Suppose that the turtle is somewhere near the center of the floor. The following "program" would draw and print a 12 by 12 square and end with the pen in the up position.
FIG. 4.29 Turtle graphics commands.
| Command |
Meaning |
1 |
Pen up |
2 |
Pen down |
3 |
Turn right |
4 |
Turn left |
5 , n |
Move forward n spaces |
6 |
Print 20-by-20 array |
9 |
End of data (sentinel) |
2
5 , 12
3
5 , 12
3
5 , 12
3
5 , 12
1
6
9
As the turtle moves with the pen down, set the appropriate element of the array floor to 1's. When the 6 command (print) is given, wherever there is a 1 in the array, display an asterisk or some other character you choose. Wherever there is a zero, display a blank. Write a program to implement the turtle graphics capabilities discussed here. Write several turtle graphics programs to draw interesting shapes. Add other commands to increase the power of your turtle graphics language.
4.30. (
Bucket Sort) A Bucket sort begins with a single-subscripted array of positive integers to be sorted and a double-subscripted array of integers with rows subscripted from 0 to 9 and columns subscripted from 0 to n-1, where n is the number of values in the array to be sorted. each row of the double sorted array is referred to as a bucket. Write a function
bucketSort that takes an integer array and the array size as arguments and perform as follows:
a) Place each value of the single-subscripted array into a row of bucket array based on the value's ones digit. For example, 97 is placed in row 7, 3 is placed in row 3 and 100 is placed in row 0. This is called a "distribution pass."

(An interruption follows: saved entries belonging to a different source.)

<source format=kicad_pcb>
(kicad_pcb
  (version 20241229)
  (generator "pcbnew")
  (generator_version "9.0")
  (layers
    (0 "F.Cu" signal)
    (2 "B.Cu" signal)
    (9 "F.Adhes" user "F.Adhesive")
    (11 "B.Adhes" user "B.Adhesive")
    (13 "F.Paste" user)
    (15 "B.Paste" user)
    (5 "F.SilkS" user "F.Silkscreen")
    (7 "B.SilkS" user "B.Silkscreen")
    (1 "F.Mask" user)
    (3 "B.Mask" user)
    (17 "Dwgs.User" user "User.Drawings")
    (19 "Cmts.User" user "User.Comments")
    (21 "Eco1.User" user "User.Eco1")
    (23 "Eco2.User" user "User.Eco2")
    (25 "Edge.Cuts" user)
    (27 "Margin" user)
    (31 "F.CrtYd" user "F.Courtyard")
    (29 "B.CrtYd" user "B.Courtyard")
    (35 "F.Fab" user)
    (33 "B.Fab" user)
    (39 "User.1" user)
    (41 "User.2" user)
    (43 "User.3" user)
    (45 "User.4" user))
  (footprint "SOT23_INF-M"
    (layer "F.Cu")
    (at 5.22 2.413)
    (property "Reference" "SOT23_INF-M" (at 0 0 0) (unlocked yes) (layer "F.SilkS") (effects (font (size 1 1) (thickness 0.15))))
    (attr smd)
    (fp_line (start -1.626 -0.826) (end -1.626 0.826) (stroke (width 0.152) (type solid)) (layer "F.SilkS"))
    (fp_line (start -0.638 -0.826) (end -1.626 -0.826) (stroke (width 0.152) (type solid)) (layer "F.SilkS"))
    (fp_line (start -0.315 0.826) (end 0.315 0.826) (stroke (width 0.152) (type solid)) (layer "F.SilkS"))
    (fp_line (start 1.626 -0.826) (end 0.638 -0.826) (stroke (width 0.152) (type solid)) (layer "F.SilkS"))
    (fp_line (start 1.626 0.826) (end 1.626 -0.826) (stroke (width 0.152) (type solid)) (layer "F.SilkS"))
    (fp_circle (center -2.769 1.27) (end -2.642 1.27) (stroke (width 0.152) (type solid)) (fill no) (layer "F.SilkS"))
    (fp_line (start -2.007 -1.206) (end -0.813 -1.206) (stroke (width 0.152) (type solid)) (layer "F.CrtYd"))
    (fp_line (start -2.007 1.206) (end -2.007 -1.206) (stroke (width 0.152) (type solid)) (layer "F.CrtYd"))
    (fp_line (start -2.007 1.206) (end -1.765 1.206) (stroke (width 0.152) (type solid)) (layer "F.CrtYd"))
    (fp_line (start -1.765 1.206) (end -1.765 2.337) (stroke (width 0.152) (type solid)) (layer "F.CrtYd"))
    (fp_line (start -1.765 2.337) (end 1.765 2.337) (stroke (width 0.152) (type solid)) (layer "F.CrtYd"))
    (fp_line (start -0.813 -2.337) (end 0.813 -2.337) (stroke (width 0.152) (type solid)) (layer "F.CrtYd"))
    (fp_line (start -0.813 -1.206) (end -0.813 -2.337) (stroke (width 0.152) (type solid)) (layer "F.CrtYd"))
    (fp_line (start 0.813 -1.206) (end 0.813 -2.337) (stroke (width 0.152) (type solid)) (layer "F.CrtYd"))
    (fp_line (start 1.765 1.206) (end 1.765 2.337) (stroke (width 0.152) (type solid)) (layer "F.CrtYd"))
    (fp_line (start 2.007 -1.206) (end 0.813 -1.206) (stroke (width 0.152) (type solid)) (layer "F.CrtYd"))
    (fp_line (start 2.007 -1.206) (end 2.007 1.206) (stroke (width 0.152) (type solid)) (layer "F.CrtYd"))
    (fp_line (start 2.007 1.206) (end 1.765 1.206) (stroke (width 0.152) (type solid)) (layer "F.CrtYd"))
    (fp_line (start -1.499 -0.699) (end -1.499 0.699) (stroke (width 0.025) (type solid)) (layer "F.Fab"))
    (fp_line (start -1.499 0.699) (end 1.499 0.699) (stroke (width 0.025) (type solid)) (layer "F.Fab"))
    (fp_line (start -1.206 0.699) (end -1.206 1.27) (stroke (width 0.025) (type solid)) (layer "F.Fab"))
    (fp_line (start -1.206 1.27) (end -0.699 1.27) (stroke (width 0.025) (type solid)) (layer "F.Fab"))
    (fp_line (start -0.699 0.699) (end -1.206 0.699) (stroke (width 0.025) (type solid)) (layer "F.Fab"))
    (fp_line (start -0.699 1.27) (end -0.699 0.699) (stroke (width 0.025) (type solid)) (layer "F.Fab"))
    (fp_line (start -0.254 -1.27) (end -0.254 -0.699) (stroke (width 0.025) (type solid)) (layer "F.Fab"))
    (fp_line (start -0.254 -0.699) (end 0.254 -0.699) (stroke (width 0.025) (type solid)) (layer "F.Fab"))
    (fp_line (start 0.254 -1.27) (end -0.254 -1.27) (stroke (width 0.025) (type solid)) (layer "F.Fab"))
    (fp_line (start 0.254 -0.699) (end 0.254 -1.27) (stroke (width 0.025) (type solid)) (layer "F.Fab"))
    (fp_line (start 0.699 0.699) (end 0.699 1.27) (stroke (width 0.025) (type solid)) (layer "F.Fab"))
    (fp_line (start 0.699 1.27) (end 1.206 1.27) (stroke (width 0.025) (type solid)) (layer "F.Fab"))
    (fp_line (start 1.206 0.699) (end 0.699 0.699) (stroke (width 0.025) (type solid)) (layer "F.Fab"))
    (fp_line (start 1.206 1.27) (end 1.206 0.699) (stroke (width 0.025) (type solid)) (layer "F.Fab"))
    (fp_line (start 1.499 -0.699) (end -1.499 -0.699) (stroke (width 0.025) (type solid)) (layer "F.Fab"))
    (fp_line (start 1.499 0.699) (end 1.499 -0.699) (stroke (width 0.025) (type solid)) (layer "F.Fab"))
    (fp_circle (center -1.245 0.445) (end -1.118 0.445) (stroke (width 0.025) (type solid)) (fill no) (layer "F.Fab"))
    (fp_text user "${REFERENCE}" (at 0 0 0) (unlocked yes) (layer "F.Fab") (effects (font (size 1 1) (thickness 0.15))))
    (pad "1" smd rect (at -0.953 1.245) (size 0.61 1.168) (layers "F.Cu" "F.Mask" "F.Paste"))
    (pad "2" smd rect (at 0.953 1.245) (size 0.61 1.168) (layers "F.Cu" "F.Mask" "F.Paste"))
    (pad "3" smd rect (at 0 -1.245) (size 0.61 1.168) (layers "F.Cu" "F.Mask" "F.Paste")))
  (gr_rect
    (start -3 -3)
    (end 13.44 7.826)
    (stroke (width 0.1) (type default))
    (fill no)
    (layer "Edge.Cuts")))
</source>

b) Loop through the bucket array row by row, and copy the values back to the original array. This is called a "gathering pass." The new order of the preceding values in the single-subscripted array is 100, 3 and 97.

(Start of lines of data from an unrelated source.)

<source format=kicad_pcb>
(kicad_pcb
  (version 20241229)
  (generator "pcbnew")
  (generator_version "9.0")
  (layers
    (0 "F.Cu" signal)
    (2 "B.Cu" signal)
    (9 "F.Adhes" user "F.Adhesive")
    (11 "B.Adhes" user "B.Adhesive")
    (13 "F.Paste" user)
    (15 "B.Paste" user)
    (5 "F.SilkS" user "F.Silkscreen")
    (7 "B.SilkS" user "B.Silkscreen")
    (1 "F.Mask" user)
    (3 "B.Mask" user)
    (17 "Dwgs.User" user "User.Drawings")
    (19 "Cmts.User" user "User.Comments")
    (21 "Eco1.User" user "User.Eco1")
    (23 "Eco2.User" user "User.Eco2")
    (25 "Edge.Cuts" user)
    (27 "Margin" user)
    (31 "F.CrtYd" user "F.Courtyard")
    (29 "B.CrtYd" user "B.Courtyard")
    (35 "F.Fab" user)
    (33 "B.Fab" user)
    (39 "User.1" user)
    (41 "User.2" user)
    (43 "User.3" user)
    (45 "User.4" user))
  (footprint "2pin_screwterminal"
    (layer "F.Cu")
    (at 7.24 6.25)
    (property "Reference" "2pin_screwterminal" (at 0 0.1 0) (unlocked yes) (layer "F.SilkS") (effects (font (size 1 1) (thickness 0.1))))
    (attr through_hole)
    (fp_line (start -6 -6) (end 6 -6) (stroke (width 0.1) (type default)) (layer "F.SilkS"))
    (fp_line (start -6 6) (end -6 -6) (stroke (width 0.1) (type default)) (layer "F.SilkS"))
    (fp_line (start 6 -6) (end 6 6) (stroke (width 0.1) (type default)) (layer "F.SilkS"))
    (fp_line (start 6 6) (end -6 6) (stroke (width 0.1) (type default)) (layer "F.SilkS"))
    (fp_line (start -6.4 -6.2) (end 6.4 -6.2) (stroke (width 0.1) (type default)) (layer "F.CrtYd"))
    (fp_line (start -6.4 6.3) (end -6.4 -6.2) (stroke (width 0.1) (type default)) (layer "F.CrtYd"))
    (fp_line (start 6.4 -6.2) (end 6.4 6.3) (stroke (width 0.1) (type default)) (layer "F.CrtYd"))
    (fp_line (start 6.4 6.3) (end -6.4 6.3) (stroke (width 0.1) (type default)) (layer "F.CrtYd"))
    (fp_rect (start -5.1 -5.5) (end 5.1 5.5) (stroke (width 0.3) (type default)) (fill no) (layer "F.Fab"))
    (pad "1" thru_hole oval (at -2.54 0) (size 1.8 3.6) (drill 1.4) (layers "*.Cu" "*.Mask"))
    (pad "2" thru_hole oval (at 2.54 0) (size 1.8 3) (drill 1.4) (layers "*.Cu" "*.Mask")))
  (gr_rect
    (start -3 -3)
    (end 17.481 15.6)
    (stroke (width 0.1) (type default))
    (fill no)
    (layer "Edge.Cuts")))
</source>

c) Repeat this process for each subsequent digit position (tens, hundreds, thousands, etc.).
On the second pass, 100 is placed in row 0, 3 is placed in row 0 (because 3 has no ten digit) and 97 is placed in row 9. After the gathering pass, the order of values in the single-subscripted array is 100, 3 and 97. On the third pass 100 is placed in row 1, 3 is placed in row zero and 97 is placed in row zero (after the 3). After the last gathering pass, the original array is now in sorted order.
Note that the double-subscripted array of buckets is 10 times the size of the integer array being sorted. This sorting technique provides better performance than a bubble sort, but requires much more memory. The bubble sort requires space for only one additional element of data. This is an example of the space-time trade-off: The bucket sort uses more memory than the bubble sort, but performs better. This version of the bucket sort requires copying all data back to the original array on each pass. Another possibility is to create a second double-subscripted array and repeatedly swap the data between the two bucket arrays.
4.31. (Selection Sort) A selection sort searches an array for the smallest element in the array. Then the smallest element is swapped with the first element of the array. The process is repeated for the subarray beginning with the second element of the array. Each pass of array results in one element being placed in its proper location. This sort performs comparably to the bubble sort for an array of n elements, n-1 passes must be made, and for each subarray, n-1 comparisons must be made to find the smallest value. When the subarray being processed contains one element, the array is sorted. Write recursive function selectionSort to perform this algorithm.
4.36. (Print an array) Write a recursive function printarray that takes an array and the size of the array as arguments and returns nothing. The function should stop processing and return when it receives an array of size zero.
4.38. (Find the minimum value in an array) Write a recursive function recursiveMinimum that takes an integer array and the array size as arguments and return the smallest element of the array. The function should stop processing and return when it receives an array of 1 element.